The condition $\;x^2+y^2+z^2+xyz=4\;$ can be rewritten as: $$ z^2+xy\cdot z + (x^2+y^2-4) = 0 \quad \Longrightarrow \quad z = - \frac{xy}{2} \pm \sqrt{\left(\frac{xy}{2}\right)^2-(x^2+y^2-4)} $$ From $z \ge 0$ it follows that: $$ z = - \frac{xy}{2} + \sqrt{\left(\frac{xy}{2}\right)^2-(x^2+y^2-4)} \quad \mbox{and} \quad x^2+y^2\le 4 $$ Therefore, after substitution of $\,z$ , we only have to investigate function behavior
$f(x,y) = \sqrt[2]{x+y}+\sqrt[3]{y+z}+\sqrt[4]{z+x} < 4$
in the area enclosed by x-axis, y-axis and a quarter of a circle, as depicted below.

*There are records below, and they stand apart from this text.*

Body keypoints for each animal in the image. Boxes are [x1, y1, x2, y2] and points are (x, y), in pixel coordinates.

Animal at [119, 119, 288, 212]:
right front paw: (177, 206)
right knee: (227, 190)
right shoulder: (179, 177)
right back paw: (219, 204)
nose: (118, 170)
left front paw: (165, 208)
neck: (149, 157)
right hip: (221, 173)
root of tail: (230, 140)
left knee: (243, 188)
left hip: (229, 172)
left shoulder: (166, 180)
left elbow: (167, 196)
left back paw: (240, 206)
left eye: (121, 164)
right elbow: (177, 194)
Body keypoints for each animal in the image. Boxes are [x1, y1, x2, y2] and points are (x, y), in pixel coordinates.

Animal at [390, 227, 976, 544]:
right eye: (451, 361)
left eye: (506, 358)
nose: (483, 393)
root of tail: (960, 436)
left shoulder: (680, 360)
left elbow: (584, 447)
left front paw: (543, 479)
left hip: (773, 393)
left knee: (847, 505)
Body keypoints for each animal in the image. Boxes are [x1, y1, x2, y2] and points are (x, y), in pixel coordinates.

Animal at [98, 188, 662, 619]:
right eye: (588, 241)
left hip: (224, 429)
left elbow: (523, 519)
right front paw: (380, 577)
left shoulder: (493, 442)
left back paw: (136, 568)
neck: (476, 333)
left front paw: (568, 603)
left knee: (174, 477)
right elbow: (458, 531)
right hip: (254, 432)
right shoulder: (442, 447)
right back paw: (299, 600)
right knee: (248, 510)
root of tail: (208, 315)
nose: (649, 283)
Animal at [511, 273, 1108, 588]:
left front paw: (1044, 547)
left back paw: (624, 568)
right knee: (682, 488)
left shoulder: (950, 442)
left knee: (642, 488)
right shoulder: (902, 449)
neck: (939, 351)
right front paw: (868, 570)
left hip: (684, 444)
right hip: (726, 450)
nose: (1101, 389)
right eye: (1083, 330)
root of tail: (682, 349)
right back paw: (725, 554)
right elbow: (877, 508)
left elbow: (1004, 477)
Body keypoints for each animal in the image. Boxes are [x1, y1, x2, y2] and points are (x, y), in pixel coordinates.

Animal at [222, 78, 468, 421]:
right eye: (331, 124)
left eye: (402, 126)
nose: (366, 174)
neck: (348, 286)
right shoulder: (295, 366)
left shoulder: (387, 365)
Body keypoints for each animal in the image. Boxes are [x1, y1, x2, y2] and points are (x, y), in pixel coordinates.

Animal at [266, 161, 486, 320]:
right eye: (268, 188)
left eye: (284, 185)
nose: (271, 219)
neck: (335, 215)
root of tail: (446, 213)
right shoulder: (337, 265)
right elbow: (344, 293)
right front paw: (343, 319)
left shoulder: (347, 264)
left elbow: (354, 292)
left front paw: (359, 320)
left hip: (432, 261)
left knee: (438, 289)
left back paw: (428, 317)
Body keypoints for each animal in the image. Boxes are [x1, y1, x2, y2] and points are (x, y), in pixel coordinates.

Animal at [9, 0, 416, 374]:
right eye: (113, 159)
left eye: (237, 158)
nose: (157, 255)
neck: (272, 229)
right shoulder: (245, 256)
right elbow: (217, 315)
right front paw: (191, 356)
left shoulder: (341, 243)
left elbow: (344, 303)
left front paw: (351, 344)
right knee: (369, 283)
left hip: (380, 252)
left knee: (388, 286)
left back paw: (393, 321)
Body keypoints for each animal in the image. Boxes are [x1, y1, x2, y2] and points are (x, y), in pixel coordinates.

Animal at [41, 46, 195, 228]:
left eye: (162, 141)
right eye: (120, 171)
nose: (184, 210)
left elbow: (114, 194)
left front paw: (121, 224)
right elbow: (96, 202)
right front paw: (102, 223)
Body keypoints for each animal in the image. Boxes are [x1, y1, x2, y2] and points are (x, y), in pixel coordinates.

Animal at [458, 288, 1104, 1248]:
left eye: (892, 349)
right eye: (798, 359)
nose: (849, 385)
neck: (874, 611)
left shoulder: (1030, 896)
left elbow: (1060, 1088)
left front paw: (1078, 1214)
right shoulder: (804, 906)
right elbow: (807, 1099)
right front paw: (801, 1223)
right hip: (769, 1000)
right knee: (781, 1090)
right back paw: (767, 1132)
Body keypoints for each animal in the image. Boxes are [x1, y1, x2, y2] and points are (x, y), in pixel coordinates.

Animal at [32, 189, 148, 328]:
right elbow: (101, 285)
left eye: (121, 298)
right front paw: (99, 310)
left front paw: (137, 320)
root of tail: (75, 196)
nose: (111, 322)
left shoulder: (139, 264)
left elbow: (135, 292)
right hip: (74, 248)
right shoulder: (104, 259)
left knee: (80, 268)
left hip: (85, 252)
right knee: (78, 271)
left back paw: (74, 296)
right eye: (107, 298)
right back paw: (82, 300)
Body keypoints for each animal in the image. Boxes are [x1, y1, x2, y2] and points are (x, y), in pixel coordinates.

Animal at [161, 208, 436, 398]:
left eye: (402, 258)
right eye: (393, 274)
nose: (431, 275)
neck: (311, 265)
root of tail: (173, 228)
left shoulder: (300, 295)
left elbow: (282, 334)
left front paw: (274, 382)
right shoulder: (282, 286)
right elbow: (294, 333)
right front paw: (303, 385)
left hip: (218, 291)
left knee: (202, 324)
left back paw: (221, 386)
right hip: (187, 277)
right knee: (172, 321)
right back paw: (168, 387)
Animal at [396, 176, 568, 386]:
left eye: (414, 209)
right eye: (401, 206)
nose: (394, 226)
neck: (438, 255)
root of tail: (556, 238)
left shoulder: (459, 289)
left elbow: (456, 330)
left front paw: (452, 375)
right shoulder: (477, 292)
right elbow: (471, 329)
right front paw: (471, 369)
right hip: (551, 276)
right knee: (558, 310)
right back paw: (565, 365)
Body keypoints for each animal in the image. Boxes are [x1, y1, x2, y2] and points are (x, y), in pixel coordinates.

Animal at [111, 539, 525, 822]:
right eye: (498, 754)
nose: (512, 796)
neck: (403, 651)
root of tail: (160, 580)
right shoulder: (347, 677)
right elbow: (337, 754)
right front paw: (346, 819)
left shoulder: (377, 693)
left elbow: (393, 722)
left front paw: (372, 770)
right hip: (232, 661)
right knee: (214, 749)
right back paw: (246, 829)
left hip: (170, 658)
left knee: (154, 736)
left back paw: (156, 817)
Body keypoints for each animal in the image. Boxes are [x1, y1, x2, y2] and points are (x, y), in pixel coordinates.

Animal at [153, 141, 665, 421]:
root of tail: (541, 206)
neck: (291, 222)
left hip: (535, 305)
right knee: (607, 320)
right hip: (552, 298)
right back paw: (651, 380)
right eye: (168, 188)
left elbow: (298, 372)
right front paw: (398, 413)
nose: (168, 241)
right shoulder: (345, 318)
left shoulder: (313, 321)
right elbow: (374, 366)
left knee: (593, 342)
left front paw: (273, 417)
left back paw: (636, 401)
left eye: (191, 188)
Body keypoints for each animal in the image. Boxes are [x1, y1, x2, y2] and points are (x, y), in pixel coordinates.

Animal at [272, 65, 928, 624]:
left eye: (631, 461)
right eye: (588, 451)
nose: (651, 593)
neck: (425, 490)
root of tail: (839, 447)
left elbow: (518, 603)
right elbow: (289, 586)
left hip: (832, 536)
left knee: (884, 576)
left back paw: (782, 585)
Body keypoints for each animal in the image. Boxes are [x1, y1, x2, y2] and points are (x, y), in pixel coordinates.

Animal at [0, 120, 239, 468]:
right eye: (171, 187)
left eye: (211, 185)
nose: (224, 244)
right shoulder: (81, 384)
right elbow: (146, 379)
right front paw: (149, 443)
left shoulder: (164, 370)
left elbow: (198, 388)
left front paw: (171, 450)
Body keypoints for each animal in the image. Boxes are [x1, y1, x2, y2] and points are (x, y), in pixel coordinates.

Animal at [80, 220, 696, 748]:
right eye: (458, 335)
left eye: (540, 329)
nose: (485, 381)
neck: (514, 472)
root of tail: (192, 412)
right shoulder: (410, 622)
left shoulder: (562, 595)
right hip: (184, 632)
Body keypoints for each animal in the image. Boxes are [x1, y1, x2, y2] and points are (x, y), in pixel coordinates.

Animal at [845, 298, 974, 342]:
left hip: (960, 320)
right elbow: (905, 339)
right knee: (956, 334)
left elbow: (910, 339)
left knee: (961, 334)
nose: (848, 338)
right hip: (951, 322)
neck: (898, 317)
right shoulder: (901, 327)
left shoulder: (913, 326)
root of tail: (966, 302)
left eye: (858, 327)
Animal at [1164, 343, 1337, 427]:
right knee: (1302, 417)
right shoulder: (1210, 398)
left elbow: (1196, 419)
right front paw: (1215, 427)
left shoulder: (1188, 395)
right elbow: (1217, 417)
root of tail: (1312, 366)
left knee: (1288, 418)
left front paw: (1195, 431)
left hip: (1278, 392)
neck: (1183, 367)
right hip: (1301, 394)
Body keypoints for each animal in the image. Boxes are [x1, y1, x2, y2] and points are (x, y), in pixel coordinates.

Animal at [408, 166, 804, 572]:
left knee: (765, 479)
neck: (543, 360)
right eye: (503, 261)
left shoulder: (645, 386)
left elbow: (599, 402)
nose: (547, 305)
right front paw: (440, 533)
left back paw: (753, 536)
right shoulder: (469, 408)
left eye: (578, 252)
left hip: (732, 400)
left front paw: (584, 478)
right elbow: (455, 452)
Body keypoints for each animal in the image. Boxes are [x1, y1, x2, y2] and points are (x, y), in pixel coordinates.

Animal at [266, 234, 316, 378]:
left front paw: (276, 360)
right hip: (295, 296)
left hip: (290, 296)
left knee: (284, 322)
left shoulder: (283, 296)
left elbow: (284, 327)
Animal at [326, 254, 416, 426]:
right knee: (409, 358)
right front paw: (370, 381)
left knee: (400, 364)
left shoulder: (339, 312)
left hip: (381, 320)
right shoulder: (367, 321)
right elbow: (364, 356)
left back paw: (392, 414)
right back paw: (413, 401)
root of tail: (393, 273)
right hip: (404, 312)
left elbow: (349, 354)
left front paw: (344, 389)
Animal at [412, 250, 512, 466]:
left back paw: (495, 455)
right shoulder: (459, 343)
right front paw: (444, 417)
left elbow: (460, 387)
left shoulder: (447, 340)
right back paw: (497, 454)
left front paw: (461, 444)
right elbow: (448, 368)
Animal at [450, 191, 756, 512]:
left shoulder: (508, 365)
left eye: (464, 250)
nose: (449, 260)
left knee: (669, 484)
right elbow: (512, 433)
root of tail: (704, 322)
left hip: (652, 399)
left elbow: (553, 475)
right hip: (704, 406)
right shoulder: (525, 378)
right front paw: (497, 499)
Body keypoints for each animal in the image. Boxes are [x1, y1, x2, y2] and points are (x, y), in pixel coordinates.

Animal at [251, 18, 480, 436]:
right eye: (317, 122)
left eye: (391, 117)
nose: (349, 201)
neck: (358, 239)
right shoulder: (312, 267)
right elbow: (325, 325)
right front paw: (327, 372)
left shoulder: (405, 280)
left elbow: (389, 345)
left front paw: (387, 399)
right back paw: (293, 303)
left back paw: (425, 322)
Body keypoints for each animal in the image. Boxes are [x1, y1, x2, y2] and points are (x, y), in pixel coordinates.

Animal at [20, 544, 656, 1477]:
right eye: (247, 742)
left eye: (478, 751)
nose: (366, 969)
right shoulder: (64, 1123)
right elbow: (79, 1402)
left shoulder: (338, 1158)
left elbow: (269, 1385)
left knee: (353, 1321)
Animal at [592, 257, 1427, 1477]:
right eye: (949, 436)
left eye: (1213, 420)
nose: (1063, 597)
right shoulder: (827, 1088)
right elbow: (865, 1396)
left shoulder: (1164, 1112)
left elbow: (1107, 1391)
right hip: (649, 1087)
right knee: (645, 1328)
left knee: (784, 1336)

Another proof without words is attempted by plotting a contour map of the function, as depicted. Levels (`nivo`) of these isolines are defined (in Delphi Pascal) as: 

nivo := min + g/grens*(max-min); { grens = 40 ; g = 1..grens }
The blackness of the isolines is proportional to the (positive) function values; they are almost white near the minimum and almost black near the maximum values. Maximum and minimum values of the function are observed to be: 
 2.54387743763872E+0000 < f < 3.91477606446737E+0000
The $\color{blue}{\mbox{blue}}$ spot is where $\,\left| f(x,y) - 4 \right| < 0.9$ . It is suggested by the rather large error $\,0.9\,$ that $\,4\,$ is not really the maximum. Indeed, upon refinement of the grid we find for the maximum numerically (double precision) a somewhat lower value: 
3.91477205860402 < 4